Über das Trinken

Blicken wir auf die Anfänge des Faslams zu Beginn der Fünfzigerjahre zurück, erscheint uns manches von damals reichlich übertrieben. So fanden zuerst an zwei oder gar drei Abenden Tanzveranstaltungen statt. Beim Schnorren kehrte die fröhliche Gesellschaft überall ein, als sei jede Wohnung im Dorf ein Festlokal. Und wenn im Gasthaus die Lichter ausgingen, zogen viele Faslamsbrüder wie auch –schwestern zum Nachtvesper mit in die Häuser ihrer Freunde. Die tollste Ausgelassenheit zeigte sich in den Jahren nach Kriegsende aber wohl darin, dass viele junge Männer glaubten, ohne Alkohol könne keiner Faslam feiern. Für manche junge Vatertiere begann und endete der Faslam mit Bier und Korn.

AUFGABENSTELLUNG. Kannst du den Auszug über das Trinken beim Faslam oben vollständig und unverändert wiedergeben?

QUELLENMATERIAL.
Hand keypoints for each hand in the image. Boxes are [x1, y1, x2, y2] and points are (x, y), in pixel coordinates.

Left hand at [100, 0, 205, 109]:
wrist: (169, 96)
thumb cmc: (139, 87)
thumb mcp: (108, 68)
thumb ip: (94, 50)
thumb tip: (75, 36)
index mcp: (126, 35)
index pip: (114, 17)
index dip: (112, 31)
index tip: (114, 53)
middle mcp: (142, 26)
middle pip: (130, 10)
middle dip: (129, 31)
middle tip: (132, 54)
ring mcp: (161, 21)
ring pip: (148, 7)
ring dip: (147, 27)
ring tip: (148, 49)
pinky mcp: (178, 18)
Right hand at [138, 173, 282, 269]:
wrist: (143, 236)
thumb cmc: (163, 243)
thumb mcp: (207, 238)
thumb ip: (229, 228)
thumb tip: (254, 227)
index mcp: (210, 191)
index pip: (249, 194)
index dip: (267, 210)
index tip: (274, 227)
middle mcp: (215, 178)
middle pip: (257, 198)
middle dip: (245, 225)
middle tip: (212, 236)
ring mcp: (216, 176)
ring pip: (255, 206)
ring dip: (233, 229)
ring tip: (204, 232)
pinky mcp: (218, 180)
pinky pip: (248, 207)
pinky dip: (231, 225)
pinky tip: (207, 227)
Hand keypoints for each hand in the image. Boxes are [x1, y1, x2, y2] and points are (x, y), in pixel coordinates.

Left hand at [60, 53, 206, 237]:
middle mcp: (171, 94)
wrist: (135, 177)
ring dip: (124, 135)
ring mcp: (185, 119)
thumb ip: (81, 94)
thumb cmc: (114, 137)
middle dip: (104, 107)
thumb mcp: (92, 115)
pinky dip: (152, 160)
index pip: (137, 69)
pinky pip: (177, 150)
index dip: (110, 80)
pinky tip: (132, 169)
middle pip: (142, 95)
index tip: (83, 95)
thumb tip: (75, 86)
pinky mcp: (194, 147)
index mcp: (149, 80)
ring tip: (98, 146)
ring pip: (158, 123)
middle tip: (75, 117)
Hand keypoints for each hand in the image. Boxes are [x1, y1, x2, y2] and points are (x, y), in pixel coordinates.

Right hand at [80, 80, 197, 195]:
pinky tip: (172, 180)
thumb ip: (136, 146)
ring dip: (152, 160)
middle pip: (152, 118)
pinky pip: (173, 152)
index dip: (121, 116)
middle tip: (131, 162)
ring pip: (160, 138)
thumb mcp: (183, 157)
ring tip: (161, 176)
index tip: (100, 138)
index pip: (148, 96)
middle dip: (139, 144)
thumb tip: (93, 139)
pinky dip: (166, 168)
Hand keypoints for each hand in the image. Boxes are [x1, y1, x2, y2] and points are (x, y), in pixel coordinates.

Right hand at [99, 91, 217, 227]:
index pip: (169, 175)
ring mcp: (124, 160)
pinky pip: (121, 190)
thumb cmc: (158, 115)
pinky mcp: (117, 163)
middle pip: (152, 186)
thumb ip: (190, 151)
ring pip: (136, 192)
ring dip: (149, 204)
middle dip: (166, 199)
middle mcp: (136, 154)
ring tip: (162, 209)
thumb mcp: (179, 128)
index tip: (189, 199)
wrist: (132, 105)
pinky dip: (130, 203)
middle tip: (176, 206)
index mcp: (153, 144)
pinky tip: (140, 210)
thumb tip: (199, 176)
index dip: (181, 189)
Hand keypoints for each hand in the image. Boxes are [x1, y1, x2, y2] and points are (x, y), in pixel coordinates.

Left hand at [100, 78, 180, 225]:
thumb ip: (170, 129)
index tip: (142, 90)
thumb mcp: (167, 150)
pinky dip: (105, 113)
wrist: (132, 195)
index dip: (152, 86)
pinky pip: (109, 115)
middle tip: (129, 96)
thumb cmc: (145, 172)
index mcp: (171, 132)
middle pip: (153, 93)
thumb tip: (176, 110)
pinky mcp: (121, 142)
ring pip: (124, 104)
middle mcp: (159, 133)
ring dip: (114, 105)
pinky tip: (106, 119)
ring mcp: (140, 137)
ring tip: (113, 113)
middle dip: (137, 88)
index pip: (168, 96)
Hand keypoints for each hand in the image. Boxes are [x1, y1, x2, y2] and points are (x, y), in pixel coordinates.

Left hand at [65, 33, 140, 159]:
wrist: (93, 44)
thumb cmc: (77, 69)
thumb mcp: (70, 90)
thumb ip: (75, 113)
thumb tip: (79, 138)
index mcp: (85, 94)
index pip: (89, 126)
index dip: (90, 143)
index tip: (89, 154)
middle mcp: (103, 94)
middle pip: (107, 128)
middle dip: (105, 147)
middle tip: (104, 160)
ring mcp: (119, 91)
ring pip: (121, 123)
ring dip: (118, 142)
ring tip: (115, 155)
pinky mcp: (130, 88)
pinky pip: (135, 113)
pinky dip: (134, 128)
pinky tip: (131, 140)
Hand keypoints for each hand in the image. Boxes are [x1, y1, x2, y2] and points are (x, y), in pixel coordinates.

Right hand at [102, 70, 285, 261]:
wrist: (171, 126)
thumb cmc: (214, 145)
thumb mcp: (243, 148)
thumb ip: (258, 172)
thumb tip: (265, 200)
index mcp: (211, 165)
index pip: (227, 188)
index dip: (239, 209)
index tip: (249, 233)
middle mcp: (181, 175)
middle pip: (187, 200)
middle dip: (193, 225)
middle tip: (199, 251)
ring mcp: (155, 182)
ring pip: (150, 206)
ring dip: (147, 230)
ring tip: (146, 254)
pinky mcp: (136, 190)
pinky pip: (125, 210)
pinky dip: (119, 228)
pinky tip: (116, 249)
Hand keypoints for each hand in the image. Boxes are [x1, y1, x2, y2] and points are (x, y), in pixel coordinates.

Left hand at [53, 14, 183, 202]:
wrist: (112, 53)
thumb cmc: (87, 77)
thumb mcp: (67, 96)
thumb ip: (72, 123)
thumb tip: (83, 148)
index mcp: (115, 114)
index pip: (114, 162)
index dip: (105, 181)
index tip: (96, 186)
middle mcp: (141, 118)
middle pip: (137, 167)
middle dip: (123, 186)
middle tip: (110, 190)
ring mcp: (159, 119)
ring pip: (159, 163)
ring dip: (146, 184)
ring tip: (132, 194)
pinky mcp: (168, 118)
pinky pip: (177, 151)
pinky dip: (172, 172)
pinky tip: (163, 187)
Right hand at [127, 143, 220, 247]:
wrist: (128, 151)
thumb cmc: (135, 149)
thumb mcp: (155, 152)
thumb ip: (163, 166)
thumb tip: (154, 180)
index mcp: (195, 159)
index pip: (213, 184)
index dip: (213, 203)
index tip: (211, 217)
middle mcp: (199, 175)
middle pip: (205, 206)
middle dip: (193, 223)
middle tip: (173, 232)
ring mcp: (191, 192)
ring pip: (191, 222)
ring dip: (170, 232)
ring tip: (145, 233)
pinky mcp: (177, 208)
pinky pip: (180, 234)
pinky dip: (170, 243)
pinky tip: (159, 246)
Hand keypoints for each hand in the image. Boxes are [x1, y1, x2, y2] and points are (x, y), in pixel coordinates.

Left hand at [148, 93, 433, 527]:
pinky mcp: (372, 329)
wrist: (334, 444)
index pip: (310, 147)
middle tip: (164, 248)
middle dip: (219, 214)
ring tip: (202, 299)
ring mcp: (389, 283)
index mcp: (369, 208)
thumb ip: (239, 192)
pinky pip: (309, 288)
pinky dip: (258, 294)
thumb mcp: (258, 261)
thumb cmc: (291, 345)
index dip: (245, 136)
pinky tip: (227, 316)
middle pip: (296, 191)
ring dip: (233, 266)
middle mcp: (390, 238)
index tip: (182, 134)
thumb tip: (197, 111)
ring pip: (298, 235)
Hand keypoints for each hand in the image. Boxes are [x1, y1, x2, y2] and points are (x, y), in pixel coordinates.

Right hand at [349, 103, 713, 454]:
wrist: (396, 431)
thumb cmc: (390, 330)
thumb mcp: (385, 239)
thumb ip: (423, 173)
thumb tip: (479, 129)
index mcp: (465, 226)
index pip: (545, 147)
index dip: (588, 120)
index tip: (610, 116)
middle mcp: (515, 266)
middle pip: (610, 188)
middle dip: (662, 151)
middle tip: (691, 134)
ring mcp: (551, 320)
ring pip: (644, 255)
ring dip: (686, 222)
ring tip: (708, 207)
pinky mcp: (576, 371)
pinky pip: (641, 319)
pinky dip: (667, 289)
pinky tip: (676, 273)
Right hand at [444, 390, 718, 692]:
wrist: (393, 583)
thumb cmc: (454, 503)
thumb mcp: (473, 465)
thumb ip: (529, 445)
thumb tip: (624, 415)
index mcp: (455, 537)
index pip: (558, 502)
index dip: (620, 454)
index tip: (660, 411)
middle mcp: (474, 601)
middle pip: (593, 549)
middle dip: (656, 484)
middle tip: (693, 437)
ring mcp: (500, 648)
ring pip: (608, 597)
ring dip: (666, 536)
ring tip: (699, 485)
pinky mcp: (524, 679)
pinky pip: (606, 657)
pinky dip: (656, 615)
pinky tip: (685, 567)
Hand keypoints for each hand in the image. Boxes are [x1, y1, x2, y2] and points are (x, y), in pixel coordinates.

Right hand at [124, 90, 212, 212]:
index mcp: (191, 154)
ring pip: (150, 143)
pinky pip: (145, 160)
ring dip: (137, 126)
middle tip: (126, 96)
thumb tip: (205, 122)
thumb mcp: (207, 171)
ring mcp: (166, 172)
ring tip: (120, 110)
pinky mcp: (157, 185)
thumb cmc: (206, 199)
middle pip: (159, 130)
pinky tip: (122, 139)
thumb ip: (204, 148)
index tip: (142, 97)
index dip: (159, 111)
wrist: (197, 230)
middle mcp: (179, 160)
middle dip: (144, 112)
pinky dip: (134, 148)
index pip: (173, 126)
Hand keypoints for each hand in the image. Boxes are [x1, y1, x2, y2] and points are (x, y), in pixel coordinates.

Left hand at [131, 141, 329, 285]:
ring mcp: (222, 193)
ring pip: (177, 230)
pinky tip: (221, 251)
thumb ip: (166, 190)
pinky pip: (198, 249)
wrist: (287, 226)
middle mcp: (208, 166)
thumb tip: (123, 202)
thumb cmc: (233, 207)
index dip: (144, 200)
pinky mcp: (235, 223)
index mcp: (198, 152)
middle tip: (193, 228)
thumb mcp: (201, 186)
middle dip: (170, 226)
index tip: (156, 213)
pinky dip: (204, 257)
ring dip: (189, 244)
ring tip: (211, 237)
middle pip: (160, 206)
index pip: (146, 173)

LÖSUNG.
Über das Trinken

Blicken wir auf die Anfänge des Faslams zu Beginn der Fünfzigerjahre zurück, erscheint uns manches von damals reichlich übertrieben. So fanden zuerst an zwei oder gar drei Abenden Tanzveranstaltungen statt. Beim Schnorren kehrte die fröhliche Gesellschaft überall ein, als sei jede Wohnung im Dorf ein Festlokal. Und wenn im Gasthaus die Lichter ausgingen, zogen viele Faslamsbrüder wie auch –schwestern zum Nachtvesper mit in die Häuser ihrer Freunde. Die tollste Ausgelassenheit zeigte sich in den Jahren nach Kriegsende aber wohl darin, dass viele junge Männer glaubten, ohne Alkohol könne keiner Faslam feiern. Für manche junge Vatertiere begann und endete der Faslam mit Bier und Korn.